[Material for the task]:
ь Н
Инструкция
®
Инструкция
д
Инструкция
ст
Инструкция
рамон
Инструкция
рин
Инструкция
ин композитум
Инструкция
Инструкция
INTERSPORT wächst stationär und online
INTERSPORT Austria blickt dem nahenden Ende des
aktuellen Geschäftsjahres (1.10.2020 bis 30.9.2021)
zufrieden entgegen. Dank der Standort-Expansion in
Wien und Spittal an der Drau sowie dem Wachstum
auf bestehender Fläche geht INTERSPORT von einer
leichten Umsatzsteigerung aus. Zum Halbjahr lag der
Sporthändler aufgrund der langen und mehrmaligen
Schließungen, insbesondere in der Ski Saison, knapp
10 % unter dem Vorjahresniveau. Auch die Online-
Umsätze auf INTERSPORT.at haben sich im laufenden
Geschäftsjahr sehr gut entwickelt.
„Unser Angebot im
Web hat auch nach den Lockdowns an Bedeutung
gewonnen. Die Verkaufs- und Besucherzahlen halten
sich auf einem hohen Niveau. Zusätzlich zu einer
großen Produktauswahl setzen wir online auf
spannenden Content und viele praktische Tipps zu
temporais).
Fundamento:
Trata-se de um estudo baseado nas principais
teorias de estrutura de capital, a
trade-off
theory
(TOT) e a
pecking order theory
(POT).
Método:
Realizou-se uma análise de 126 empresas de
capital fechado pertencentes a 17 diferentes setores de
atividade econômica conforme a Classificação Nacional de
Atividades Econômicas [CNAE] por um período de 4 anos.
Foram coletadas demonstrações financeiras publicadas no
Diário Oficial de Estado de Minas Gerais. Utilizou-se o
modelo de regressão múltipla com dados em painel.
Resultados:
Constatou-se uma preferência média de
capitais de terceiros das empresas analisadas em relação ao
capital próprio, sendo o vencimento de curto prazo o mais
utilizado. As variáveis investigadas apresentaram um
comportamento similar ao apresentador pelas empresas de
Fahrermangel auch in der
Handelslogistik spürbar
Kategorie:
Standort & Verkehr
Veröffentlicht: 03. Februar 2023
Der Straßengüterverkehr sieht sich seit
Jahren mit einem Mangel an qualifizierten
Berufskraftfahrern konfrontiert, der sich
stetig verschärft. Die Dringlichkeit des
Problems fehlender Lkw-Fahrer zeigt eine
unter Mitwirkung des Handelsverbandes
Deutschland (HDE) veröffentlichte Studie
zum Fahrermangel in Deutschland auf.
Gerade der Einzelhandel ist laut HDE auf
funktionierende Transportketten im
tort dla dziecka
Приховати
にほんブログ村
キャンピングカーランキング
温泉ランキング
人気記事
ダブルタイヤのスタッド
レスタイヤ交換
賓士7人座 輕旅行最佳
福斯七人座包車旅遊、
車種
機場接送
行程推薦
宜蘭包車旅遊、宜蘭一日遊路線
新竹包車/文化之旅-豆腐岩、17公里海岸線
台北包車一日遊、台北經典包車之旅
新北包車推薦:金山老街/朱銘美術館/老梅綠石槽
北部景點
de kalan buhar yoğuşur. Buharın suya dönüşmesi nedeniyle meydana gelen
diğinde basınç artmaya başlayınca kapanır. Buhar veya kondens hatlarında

[What the exercise asks]:
Copy out each line of the records that contains the string "INTERSPORT".

[Exercise output]:
INTERSPORT wächst stationär und online
INTERSPORT Austria blickt dem nahenden Ende des
auf bestehender Fläche geht INTERSPORT von einer
Umsätze auf INTERSPORT.at haben sich im laufenden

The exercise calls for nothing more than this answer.